Chaque mois, un film regroupant l’ensemble des images prises au fil des jours, le mois précédent, et le texte qui s’écrit en creux.
« Une sorte de palimpseste, dans lequel doivent transparaître les traces - ténues mais non déchiffrables - de l’écriture “préalable” ».
Jorge Luis Borges, Fictions
Toujours loin, je repars. Rien de nouveau ? Je finirai par oublier et peut-être qu’un jour je penserai comme les autres. C’est toujours cet instant qui s’arrache à lui-même, et toi avec. Je me cache maintenant sous les sangles, les doigts me couvrent, les jours passent, je rate toujours la même marche. Le monde est fait de gens qui partent. Il y a un moment où l’on ne peut pas aller plus loin sans créer une monotonie. Il faudrait mêler la prudence et l’imprudence, la pertinence et bien des formes d’impertinence. Faire entendre une musique sous le silence. L’air circule dans la maison avec la chaleur dans le vent, sa douceur. Finissons-en. Tout est fini. Nous sommes dans le futur.

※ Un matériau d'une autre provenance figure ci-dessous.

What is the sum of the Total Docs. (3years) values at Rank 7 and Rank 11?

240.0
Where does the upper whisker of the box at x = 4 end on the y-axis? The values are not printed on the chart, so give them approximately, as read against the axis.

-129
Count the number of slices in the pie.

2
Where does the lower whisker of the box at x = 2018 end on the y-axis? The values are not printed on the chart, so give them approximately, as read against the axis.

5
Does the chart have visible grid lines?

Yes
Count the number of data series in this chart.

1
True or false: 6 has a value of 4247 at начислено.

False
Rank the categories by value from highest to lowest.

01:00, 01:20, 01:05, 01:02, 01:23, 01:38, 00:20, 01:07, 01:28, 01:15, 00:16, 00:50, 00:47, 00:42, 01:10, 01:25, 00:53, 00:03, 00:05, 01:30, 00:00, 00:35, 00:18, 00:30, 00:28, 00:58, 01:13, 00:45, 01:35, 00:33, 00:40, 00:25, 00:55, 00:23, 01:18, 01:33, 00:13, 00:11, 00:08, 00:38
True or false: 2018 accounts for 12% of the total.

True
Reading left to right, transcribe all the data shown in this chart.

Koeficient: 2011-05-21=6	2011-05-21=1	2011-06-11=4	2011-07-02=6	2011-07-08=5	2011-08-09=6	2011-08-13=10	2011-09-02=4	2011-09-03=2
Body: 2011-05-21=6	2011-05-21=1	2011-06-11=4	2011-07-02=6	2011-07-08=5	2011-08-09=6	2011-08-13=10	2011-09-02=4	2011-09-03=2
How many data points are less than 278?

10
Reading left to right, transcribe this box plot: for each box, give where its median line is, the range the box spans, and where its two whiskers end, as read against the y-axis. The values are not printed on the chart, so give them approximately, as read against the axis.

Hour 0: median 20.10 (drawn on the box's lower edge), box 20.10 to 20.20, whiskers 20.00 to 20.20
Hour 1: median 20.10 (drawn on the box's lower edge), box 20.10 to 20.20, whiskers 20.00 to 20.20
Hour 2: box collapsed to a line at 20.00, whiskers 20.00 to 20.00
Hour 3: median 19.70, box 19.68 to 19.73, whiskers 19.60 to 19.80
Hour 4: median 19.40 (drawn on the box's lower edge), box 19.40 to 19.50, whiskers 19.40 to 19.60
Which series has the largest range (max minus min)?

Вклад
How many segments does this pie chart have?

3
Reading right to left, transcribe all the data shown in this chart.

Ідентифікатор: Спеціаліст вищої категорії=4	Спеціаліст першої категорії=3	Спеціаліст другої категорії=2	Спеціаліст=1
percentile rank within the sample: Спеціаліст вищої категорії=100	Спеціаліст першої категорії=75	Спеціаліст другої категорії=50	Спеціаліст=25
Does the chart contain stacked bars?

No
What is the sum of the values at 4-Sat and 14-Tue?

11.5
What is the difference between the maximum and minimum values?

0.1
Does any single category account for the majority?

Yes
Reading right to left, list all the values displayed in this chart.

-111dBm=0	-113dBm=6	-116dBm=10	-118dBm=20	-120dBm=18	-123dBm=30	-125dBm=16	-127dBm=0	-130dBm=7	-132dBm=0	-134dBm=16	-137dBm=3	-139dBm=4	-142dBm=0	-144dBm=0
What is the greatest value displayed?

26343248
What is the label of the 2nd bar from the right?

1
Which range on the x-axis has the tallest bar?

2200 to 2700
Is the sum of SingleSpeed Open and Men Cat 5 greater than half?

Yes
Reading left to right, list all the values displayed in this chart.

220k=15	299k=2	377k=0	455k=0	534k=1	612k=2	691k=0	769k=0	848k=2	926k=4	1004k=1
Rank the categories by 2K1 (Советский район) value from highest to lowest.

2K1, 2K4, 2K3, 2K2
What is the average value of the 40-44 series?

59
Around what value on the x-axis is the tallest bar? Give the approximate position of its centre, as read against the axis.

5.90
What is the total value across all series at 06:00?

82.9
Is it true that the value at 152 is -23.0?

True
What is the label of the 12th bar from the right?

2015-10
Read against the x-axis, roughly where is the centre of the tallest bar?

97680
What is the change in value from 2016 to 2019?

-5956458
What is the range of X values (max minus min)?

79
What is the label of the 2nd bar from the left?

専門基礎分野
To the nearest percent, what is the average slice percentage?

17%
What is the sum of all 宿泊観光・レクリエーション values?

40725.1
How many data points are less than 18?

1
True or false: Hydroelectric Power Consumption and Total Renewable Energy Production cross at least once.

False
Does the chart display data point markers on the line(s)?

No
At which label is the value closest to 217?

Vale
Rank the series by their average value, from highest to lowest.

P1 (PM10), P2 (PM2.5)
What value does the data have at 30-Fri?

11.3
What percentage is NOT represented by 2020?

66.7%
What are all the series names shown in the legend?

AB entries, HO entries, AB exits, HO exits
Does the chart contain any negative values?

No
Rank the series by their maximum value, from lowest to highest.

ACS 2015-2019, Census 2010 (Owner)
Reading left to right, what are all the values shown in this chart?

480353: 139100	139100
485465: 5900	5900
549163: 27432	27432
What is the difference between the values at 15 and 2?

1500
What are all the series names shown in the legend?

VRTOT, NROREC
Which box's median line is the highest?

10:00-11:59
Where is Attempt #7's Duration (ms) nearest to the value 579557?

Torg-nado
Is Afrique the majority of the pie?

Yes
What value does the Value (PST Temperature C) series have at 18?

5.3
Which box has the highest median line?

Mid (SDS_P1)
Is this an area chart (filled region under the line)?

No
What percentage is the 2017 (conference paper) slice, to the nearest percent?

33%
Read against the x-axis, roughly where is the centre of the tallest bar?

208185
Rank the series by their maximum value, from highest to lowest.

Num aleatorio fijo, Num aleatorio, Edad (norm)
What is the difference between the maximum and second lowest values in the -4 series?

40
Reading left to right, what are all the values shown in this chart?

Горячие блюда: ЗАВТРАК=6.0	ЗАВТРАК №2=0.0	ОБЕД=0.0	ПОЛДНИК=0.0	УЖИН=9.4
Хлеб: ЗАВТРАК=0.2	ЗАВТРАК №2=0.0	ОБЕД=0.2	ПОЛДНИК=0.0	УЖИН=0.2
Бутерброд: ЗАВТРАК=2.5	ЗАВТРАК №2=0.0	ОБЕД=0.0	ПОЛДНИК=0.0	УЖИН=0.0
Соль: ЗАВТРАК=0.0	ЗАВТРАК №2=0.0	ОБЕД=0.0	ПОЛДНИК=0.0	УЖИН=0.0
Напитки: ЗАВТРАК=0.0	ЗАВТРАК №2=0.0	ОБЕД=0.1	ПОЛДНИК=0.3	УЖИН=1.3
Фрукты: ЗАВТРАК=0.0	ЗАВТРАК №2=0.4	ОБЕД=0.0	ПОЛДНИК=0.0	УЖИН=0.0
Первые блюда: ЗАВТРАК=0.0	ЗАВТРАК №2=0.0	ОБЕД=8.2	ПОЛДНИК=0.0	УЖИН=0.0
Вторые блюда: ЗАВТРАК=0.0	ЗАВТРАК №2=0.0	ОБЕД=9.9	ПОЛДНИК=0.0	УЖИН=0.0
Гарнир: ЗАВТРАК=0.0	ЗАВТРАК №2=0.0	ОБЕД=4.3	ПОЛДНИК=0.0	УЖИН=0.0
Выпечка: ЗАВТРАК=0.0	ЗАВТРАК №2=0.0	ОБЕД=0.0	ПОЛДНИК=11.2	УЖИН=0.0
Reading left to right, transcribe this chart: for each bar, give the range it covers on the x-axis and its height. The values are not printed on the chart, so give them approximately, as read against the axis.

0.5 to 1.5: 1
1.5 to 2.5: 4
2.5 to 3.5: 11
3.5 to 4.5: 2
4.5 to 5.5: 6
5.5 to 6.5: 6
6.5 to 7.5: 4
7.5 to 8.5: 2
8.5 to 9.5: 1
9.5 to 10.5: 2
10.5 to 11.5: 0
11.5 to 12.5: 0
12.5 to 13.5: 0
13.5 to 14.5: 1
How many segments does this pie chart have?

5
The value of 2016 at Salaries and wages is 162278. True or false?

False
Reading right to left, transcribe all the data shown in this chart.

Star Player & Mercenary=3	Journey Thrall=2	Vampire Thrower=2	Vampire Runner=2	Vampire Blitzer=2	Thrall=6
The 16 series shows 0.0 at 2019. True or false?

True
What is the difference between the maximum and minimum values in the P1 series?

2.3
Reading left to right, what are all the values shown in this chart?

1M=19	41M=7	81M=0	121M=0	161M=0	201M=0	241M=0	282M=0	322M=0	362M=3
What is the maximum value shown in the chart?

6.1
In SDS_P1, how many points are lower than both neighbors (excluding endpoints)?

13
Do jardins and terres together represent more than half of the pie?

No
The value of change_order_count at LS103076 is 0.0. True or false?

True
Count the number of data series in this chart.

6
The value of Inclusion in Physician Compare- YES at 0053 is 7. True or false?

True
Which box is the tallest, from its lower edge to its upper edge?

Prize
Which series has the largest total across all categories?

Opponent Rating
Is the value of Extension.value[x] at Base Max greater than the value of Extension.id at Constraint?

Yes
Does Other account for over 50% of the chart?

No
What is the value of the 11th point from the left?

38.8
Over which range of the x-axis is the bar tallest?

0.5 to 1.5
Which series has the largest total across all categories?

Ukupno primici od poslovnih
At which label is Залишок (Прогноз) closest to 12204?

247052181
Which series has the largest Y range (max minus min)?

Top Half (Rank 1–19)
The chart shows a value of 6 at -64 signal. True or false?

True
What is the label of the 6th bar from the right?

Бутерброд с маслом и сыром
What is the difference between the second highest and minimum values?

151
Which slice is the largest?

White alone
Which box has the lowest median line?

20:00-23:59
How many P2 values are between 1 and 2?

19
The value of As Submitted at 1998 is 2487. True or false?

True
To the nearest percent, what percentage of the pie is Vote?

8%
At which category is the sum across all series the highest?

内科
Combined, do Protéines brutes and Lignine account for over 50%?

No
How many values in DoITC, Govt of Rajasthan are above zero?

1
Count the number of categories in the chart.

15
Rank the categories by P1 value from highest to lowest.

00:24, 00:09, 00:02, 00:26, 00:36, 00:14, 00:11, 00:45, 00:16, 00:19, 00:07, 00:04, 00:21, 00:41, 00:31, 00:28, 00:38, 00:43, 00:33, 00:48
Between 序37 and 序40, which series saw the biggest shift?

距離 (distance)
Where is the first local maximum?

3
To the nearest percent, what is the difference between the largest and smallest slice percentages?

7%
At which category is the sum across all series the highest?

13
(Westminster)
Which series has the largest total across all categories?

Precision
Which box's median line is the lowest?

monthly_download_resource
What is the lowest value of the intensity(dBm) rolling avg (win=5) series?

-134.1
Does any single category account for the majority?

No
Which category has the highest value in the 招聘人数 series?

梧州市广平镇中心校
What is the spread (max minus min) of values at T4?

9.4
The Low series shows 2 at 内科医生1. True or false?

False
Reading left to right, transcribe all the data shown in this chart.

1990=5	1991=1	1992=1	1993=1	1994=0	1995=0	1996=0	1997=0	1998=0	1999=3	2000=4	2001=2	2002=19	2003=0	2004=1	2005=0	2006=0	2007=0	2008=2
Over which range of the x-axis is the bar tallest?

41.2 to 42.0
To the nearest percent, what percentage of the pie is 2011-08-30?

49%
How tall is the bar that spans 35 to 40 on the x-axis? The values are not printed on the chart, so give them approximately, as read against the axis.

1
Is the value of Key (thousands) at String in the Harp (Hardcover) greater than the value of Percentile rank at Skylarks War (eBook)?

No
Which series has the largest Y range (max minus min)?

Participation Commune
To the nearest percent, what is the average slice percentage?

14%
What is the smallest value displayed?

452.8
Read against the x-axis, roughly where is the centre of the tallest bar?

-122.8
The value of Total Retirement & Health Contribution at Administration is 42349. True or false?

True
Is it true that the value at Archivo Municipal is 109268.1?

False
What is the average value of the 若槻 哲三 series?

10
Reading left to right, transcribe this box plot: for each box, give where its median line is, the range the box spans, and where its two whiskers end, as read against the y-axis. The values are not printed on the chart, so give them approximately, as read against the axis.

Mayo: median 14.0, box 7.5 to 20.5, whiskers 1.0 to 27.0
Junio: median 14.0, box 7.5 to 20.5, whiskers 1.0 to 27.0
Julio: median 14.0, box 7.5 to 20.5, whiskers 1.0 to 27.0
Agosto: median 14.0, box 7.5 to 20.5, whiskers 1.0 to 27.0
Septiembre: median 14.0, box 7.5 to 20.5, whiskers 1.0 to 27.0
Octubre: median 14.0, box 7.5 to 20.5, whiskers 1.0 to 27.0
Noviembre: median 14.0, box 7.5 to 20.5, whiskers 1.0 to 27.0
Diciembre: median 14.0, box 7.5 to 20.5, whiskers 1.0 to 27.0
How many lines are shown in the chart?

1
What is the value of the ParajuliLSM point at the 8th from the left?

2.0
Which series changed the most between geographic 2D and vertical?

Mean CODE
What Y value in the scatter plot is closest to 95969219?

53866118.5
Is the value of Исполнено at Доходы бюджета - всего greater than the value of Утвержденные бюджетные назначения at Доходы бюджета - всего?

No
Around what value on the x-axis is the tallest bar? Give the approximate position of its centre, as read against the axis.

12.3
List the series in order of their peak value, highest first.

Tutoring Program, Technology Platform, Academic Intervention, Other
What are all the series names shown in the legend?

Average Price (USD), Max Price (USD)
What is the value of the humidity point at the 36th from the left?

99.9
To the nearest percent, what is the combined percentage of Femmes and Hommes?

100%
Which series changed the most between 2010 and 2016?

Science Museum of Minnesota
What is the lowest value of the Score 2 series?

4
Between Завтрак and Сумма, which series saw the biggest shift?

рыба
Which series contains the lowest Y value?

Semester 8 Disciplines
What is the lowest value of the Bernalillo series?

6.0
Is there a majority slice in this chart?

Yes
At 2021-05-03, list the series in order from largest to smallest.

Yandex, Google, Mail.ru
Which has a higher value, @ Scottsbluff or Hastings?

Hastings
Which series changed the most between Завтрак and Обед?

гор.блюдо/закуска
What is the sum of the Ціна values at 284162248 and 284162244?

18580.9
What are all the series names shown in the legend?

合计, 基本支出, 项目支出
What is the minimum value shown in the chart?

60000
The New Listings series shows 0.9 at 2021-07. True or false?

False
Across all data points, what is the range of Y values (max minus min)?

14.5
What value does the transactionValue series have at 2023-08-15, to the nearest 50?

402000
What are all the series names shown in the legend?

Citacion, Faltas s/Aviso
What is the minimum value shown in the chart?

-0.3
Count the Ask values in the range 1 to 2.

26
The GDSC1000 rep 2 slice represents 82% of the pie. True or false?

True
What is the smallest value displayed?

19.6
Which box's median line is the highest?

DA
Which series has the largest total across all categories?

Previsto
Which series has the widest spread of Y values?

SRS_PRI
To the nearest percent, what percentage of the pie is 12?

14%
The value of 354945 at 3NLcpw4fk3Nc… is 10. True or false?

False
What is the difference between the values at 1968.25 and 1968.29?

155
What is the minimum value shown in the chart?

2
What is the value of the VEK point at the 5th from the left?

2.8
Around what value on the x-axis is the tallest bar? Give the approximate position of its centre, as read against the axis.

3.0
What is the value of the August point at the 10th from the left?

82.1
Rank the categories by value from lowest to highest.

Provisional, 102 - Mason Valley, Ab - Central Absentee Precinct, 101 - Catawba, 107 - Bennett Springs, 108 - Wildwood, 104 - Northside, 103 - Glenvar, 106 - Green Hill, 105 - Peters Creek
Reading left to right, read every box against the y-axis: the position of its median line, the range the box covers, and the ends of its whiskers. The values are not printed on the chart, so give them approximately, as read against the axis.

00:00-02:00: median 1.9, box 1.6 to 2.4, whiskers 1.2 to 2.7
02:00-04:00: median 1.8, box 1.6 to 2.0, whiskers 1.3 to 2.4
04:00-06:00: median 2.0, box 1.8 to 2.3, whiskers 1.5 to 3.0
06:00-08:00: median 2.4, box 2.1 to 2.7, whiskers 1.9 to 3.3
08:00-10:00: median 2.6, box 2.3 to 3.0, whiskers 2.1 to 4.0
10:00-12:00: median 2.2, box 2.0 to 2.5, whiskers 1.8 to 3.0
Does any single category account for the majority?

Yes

Le décor est toujours à peu près le même, mais c’est la dernière scène, une des dernières puisqu’elle se répète, je les fais se répéter. En boucle. À temps plein, chaque phrase, l’une après l’autre. En marchant le matin, je laisse venir son tournoiement tandis qu’elle se diffuse dans mon corps. L’impression d’une grande évidence, comme d’un discours spontané ou improvisé. Une chanson aux paroles rassurantes. Je continue, ce qui va se répéter jusqu’à épuisement dans les lieux de la nuit, je n’aurais pas dit un mot à tout même au pire. Ces reflets de lumière qu’on voit surgir dans la pénombre. Le temps passe à l’envers.
Nous ne nous laisserons pas faire. Perdus dans le reflet des vitres, où le monde se dévide par saccades. On écoute ses bruits. Sans les reconnaître. Des formules enfouies et des pensées enfuies. Des souvenirs, des oublis. Le temps reviendra de l’ombre fraîche et des nappes étendues sous les chênes. Dans un monde qu’on construit ensemble, comme enfants quand on conjuguait nos énergies pour imaginer des univers où on devenait autre. L’imprudence n’est pas une ligne droite. La mer monte. Les pensées viennent par vagues. On pourrait disparaître. Mais rien n’arrive. L’enfance est une mine d’impressions sensuelles et d’émotions fortes, ce n’est pas le reflet d’un paradis perdu.
Un autre jour le sang était récent, il coulait des blessures ouvertes. Quelques mots répétés, toujours les mêmes. Une épiphanie de l’équilibre. Dans la fraîcheur du silence. Comme si un souvenir enfoui au fond de nous avait soudain été libéré. Peser sur les limites, toucher à l’absolu. Le visage est familier mais étrange. À l’intérieur des images continuent à passer devant les fenêtres avec cette couleur bleu impossible à garder. Montée d’une marche dans des escaliers sans fin, mains posées sur le bord, dans une sorte de sècheresse. Courbes et projections. On ne sait plus ce qu’on voit, on ne sait plus ce qu’on a vu. Trouver sa liberté dans cette mobilité. La mémoire de l’appareil est pleine.